From the line containing "left: 270px ->" down to the last line of the material, output each line exactly as it appears, excluding pictures.

- Information shown:
┏━━
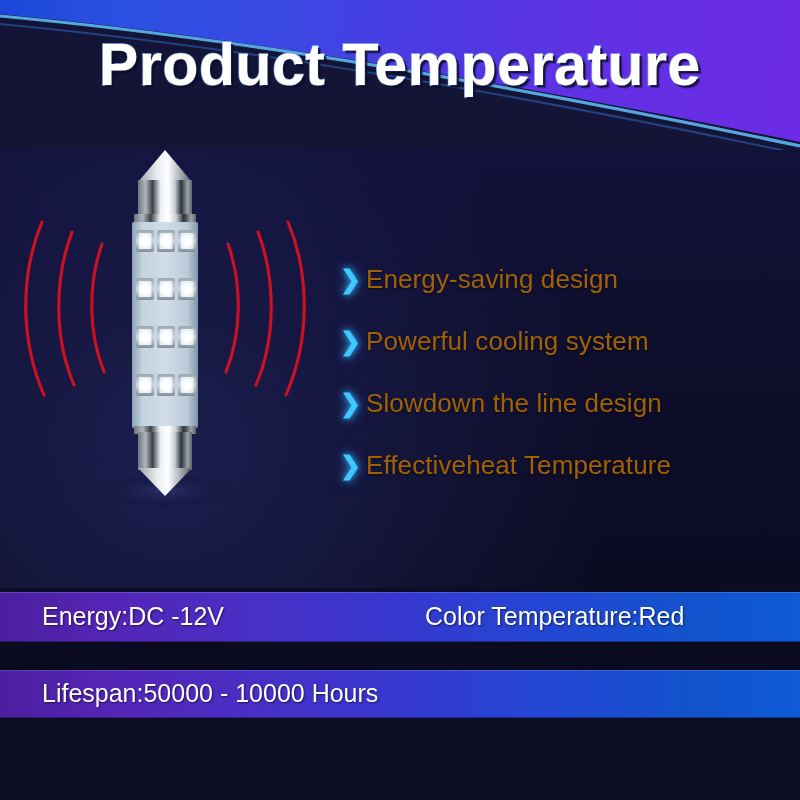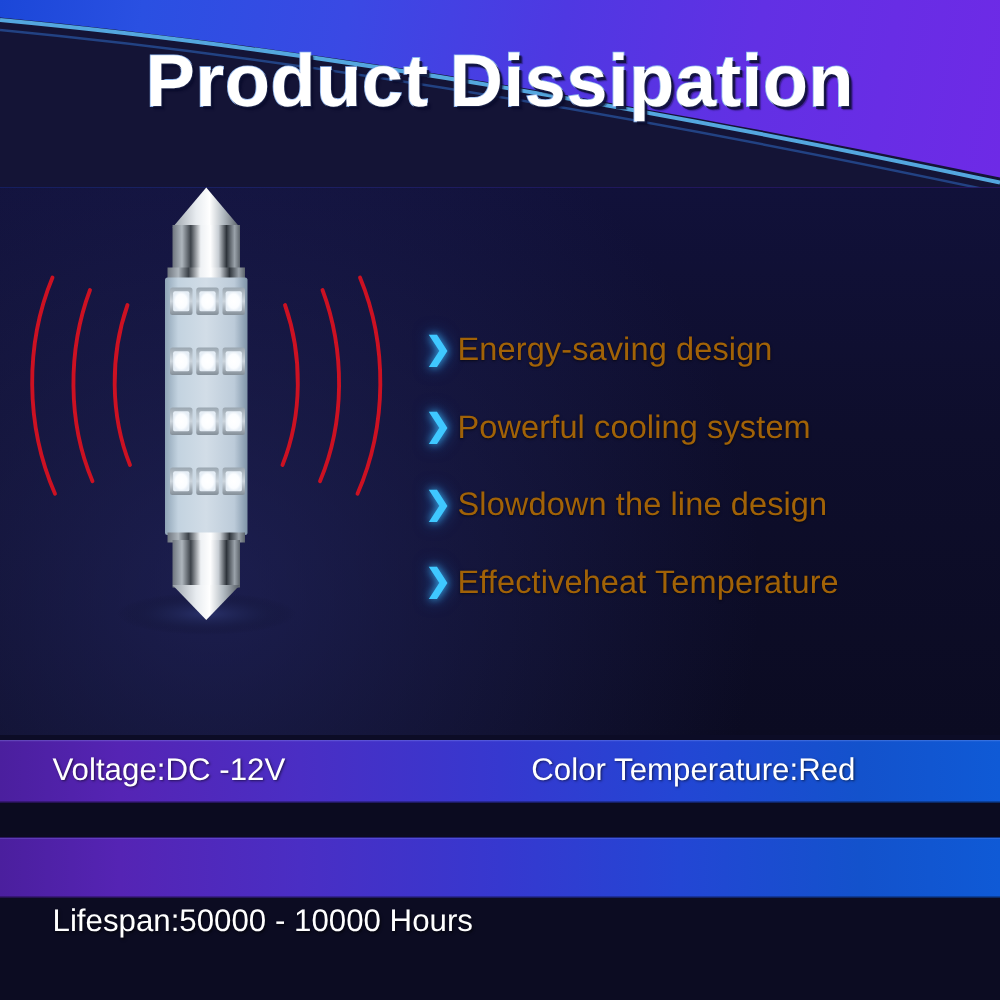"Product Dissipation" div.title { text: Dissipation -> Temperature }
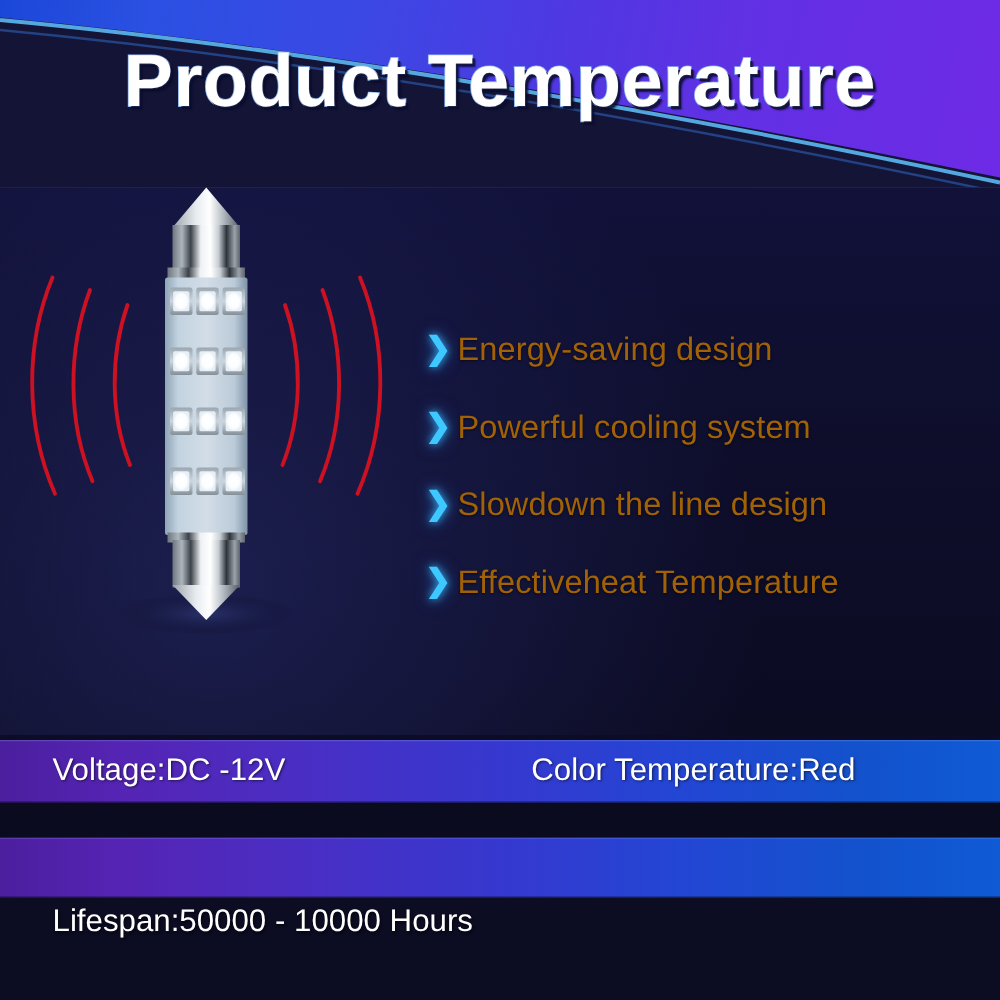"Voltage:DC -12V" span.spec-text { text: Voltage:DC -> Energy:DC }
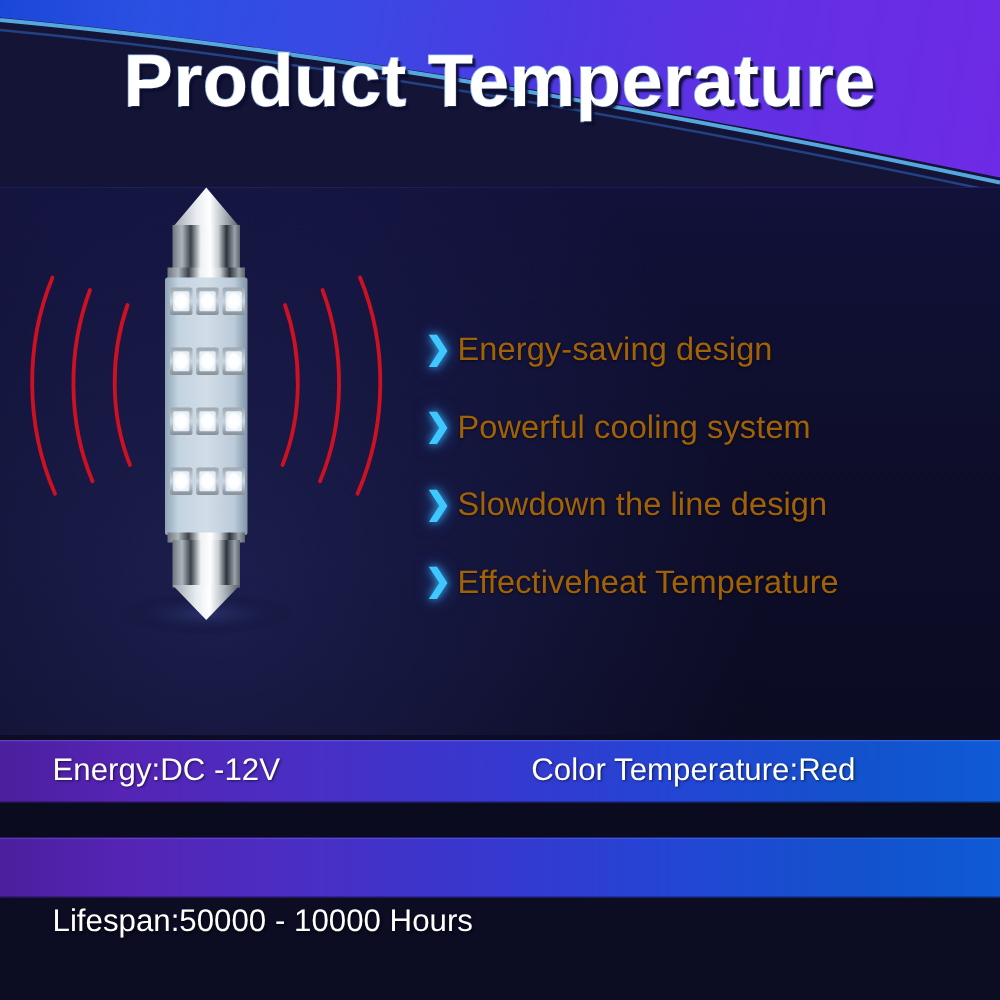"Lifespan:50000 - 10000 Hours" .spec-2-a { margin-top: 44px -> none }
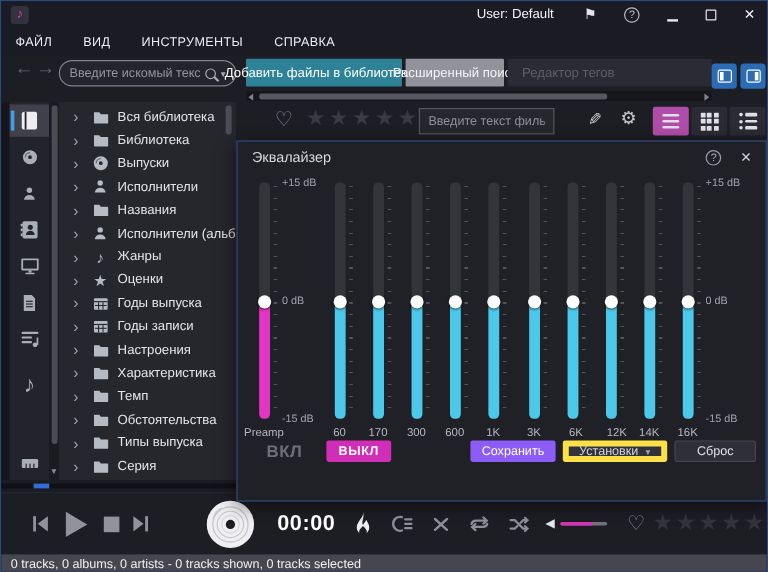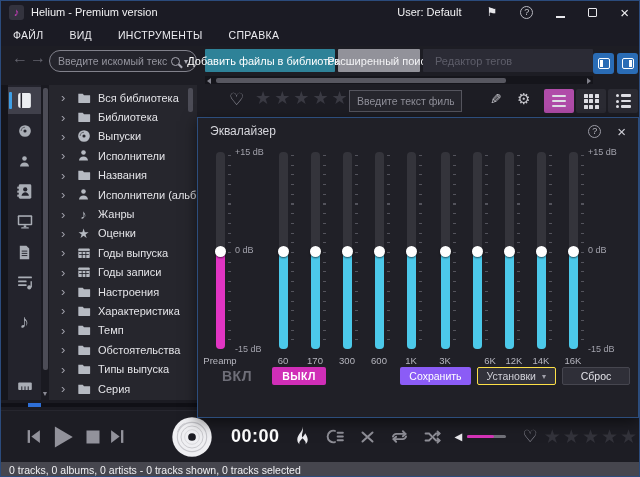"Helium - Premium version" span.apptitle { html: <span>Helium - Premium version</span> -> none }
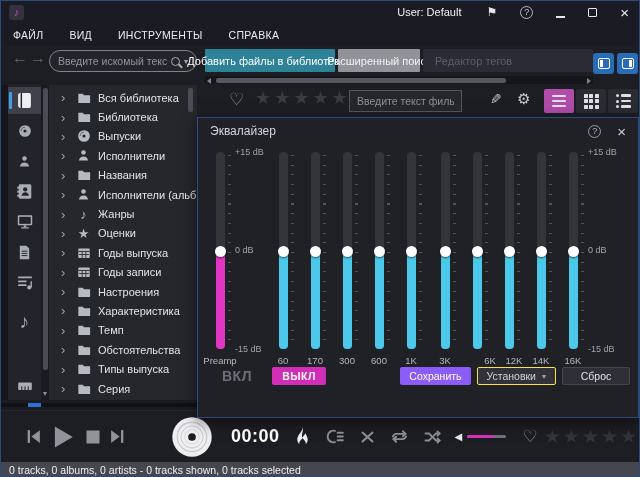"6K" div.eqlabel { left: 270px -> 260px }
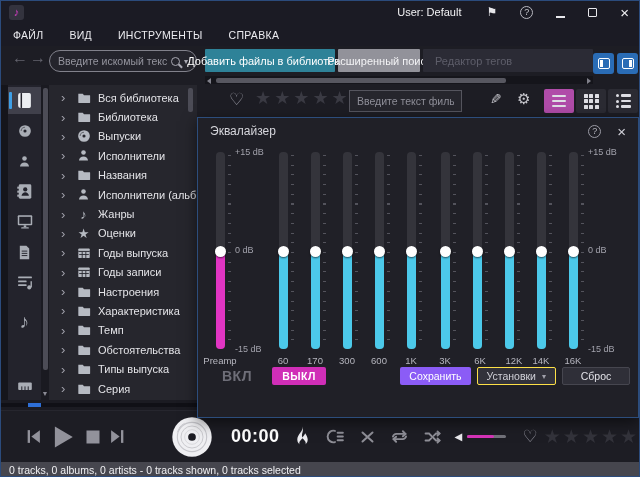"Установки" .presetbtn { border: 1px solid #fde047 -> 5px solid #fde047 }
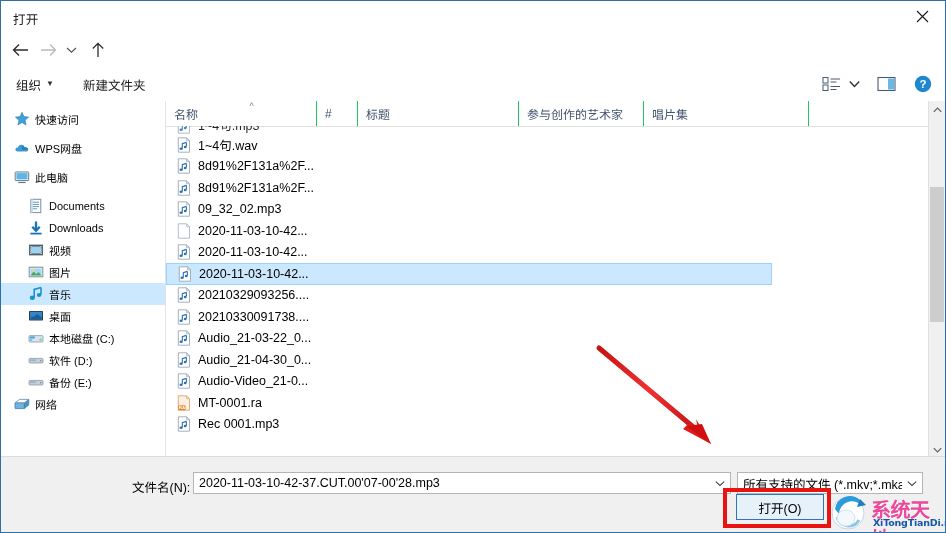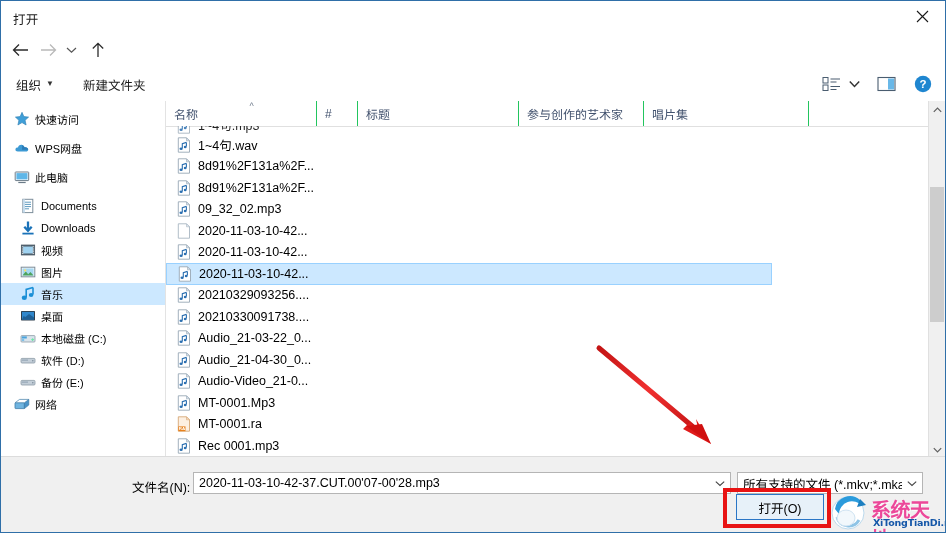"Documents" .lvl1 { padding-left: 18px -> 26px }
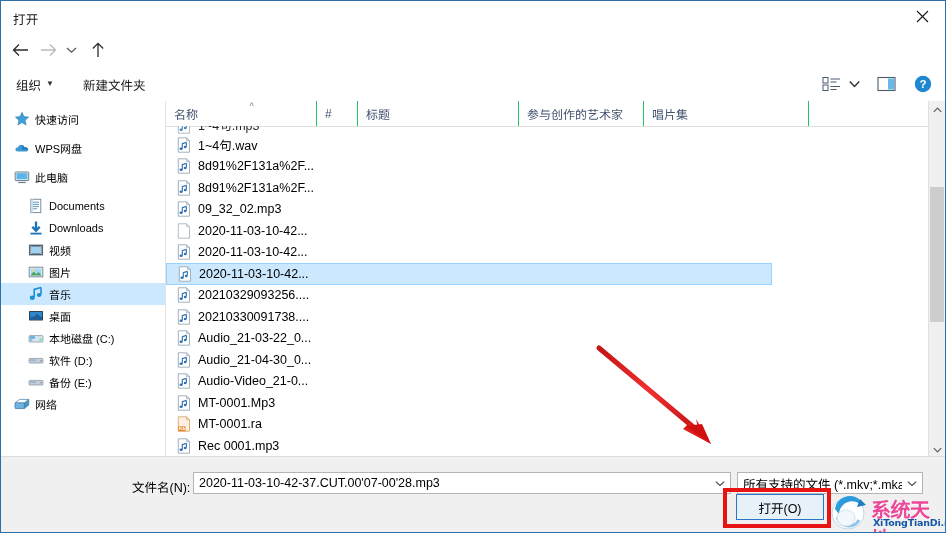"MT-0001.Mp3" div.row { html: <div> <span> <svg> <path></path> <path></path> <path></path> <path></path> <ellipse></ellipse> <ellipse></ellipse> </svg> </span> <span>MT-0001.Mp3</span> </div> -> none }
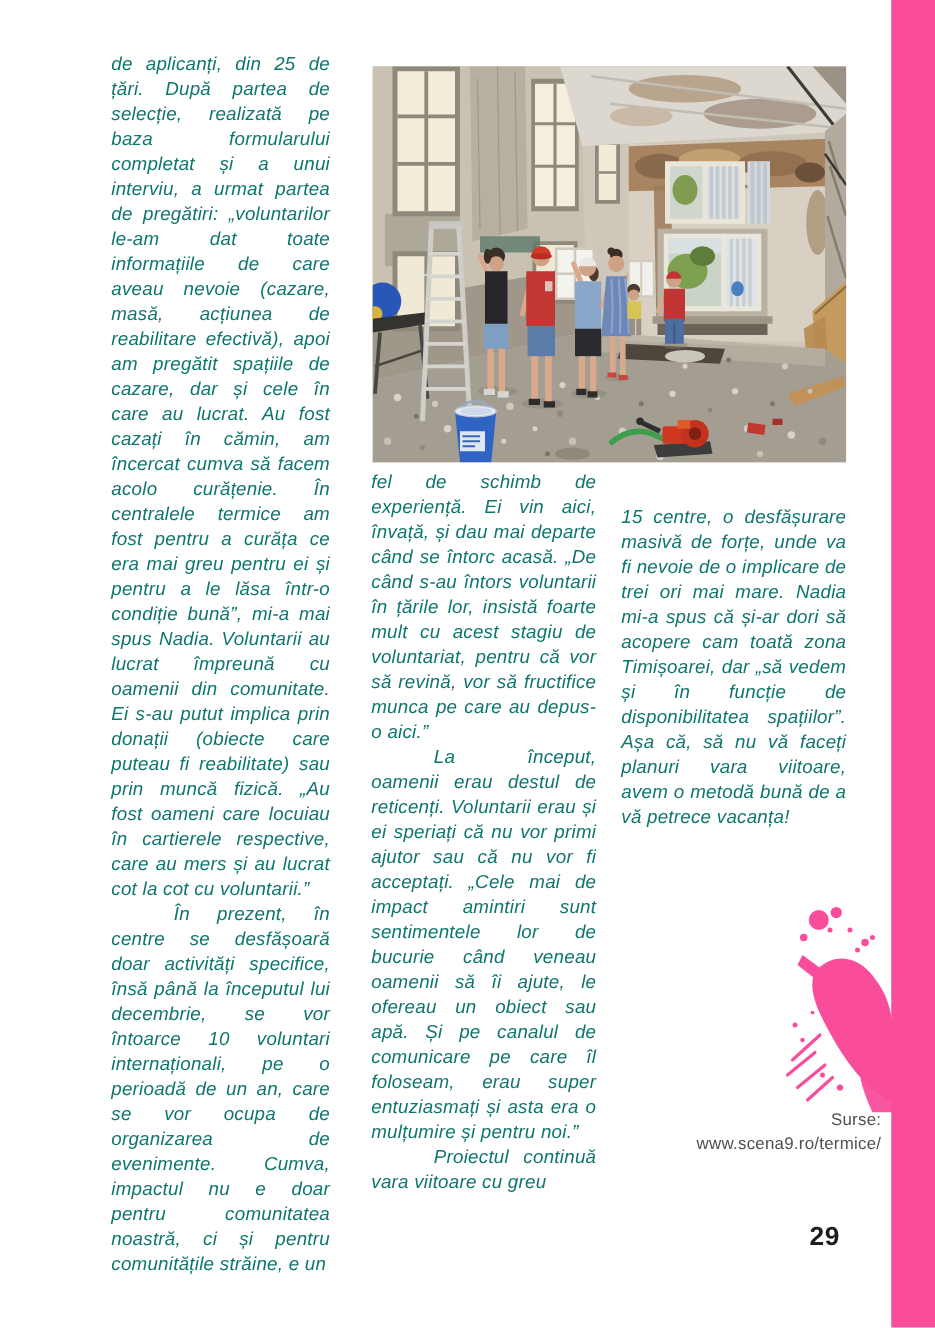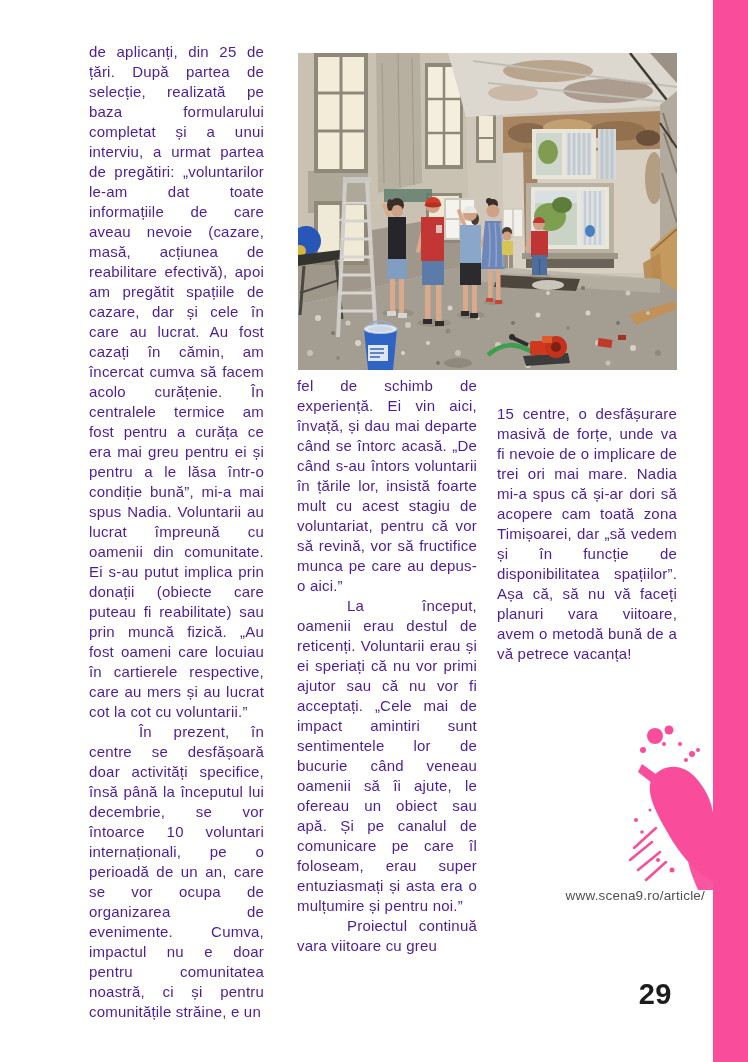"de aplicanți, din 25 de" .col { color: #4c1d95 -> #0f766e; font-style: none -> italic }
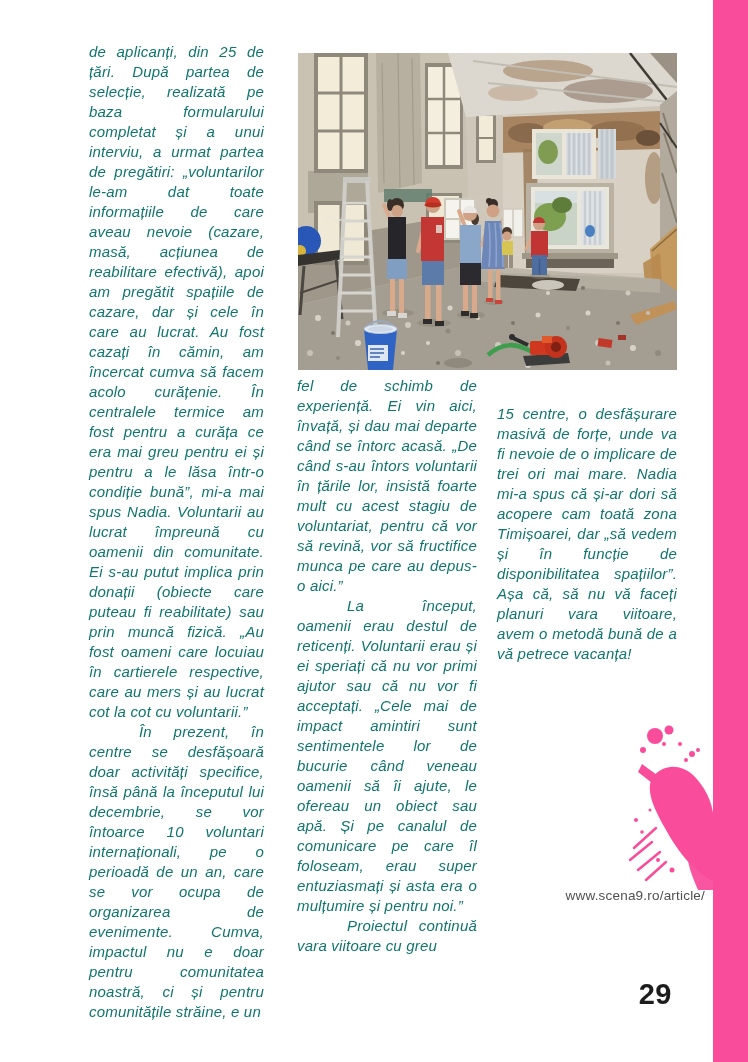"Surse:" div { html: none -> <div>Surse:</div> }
┗━━
- Task result:
"6K" div.eqlabel { left: 270px -> 260px }
"Установки" .presetbtn { border: 1px solid #fde047 -> 5px solid #fde047 }
"Documents" .lvl1 { padding-left: 18px -> 26px }
"MT-0001.Mp3" div.row { html: <div> <span> <svg> <path></path> <path></path> <path></path> <path></path> <ellipse></ellipse> <ellipse></ellipse> </svg> </span> <span>MT-0001.Mp3</span> </div> -> none }
"de aplicanți, din 25 de" .col { color: #4c1d95 -> #0f766e; font-style: none -> italic }
"Surse:" div { html: none -> <div>Surse:</div> }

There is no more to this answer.